I have these 3 prime factor functions and I don't understand the differences in their time complexities.
This is my first function that I started with and wanted to make faster. I already had a pretty fast prime function but I figured a Sieve would be faster.
def is_prime(i):
if i <= 1: return False
if i <= 3: return True
if i%3 == 0 or i%2 == 0: return False
return sum((1 for y in xrange(5, int(i**0.5)+1, 6) if i%y == 0 or i%(y+2) == 0)) == 0
prime_factors_1 = lambda x: [i for i in range(1,x) if x%i == 0 and is_prime(i)]

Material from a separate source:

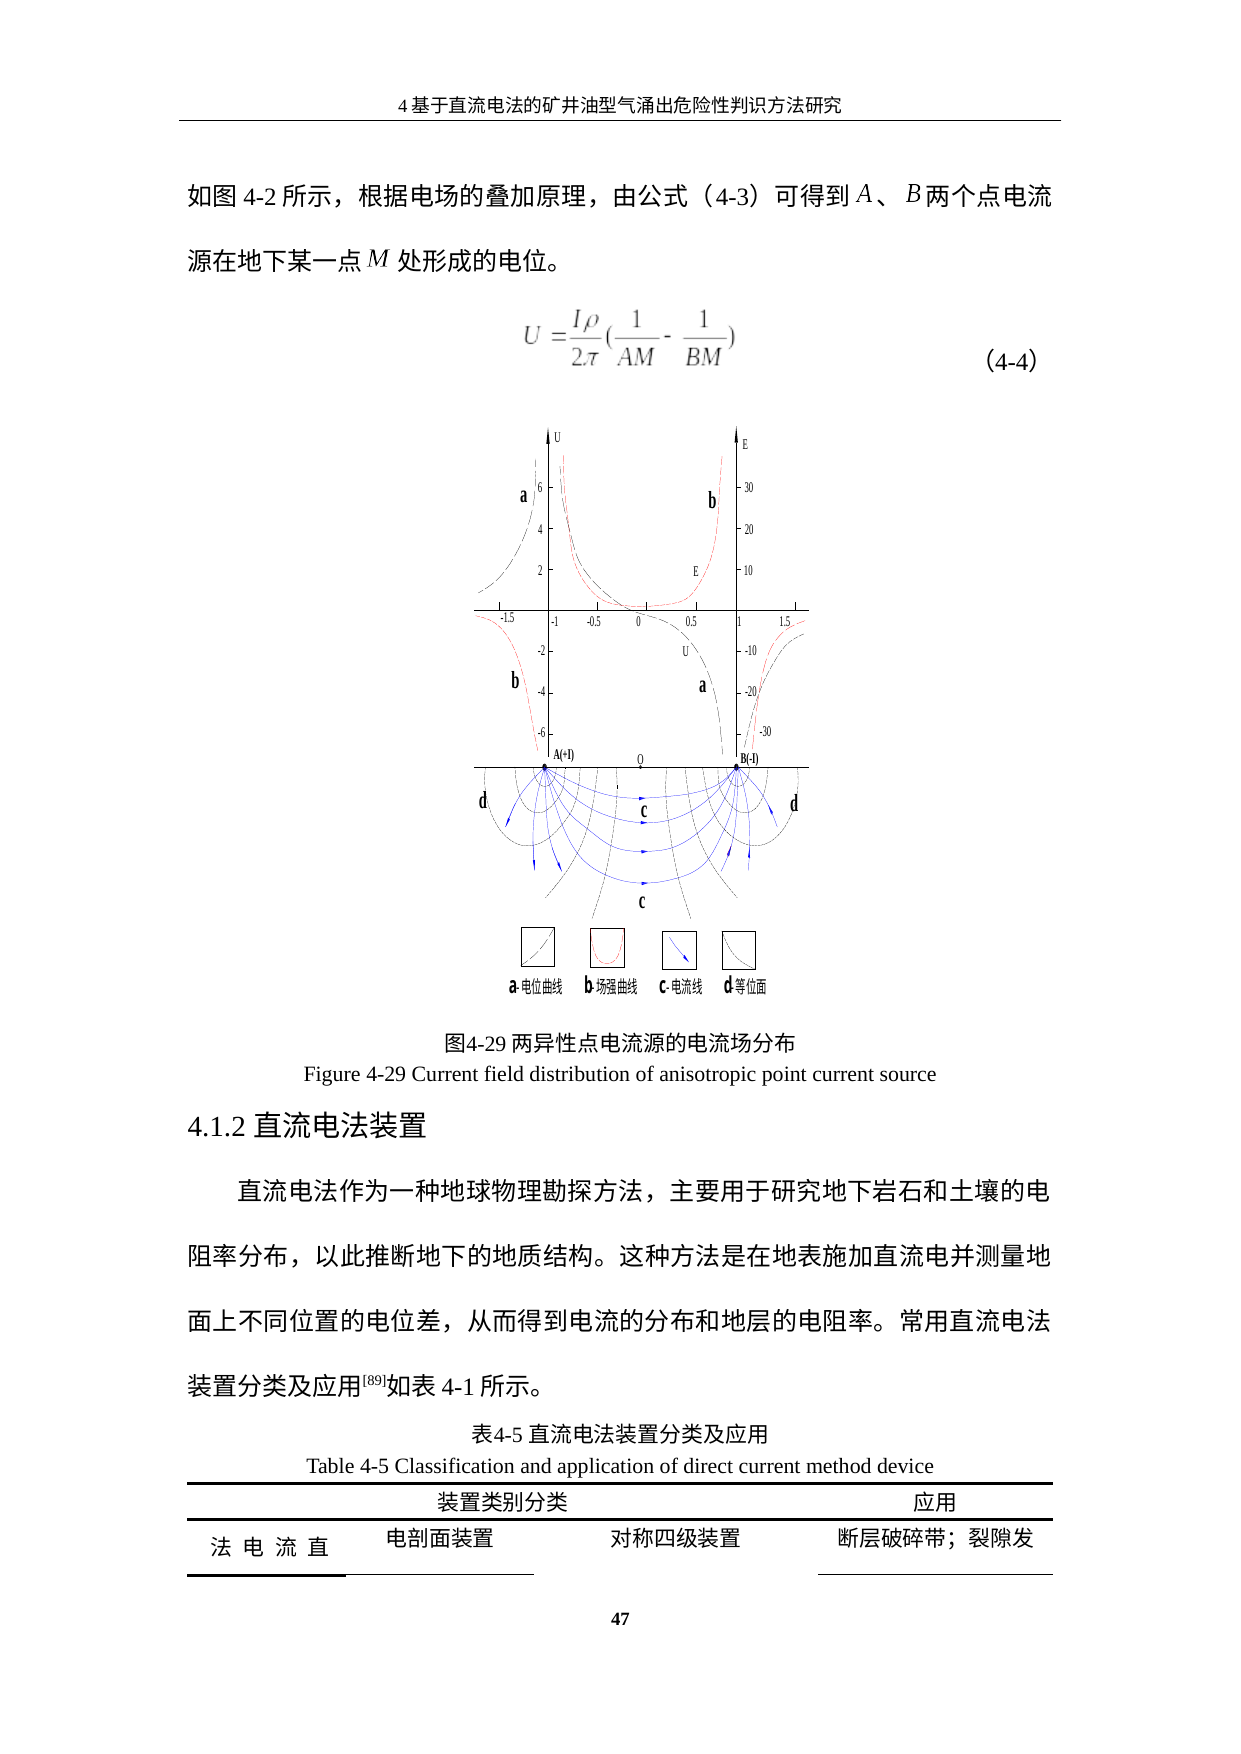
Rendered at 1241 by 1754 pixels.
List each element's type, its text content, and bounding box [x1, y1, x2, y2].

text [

This is the Sieve of Eratosthenes implementation that I found on this guys blog: http://www.drmaciver.com/2012/08/sieving-out-prime-factorizations/
def prime_factorizations(n):
sieve = [[] for x in xrange(0, n+1)]
for i in xrange(2, n+1):
if not sieve[i]:
q = i
while q < n:
for r in xrange(q, n+1, q):
sieve[r].append(i)
q *= i
return sieve[-1]
I like to try to improve upon examples I find, and I like to try to reduce line count while preserving functionality and time/space efficiency. I may have went overboard with the list comprehension on this one.
def prime_factors_2(n):
factors = [[] for n in xrange(0,n+1)]
[[[factors[r].append(i) for r in xrange(q, n+1, q)] for q in range(i,n,i)] for i in (y for y in xrange(2,n+1) if not factors[y])]
return factors[-1]
I timed and got this output:
prime_factorizations: 1.11333088677
prime_factors_1: 0.0737618142745
prime_factors_2: 10.7310789671
There are a few things that I don't understand about these times:
- Why is the non-sieve far fastest?
- Is it because it only generates distinct prime factors?
- Why is the sieve with list comprehension so much slower?
- Is (layered) list comprehension inherently slower?
- What algorithm will be faster than my original non-sieve?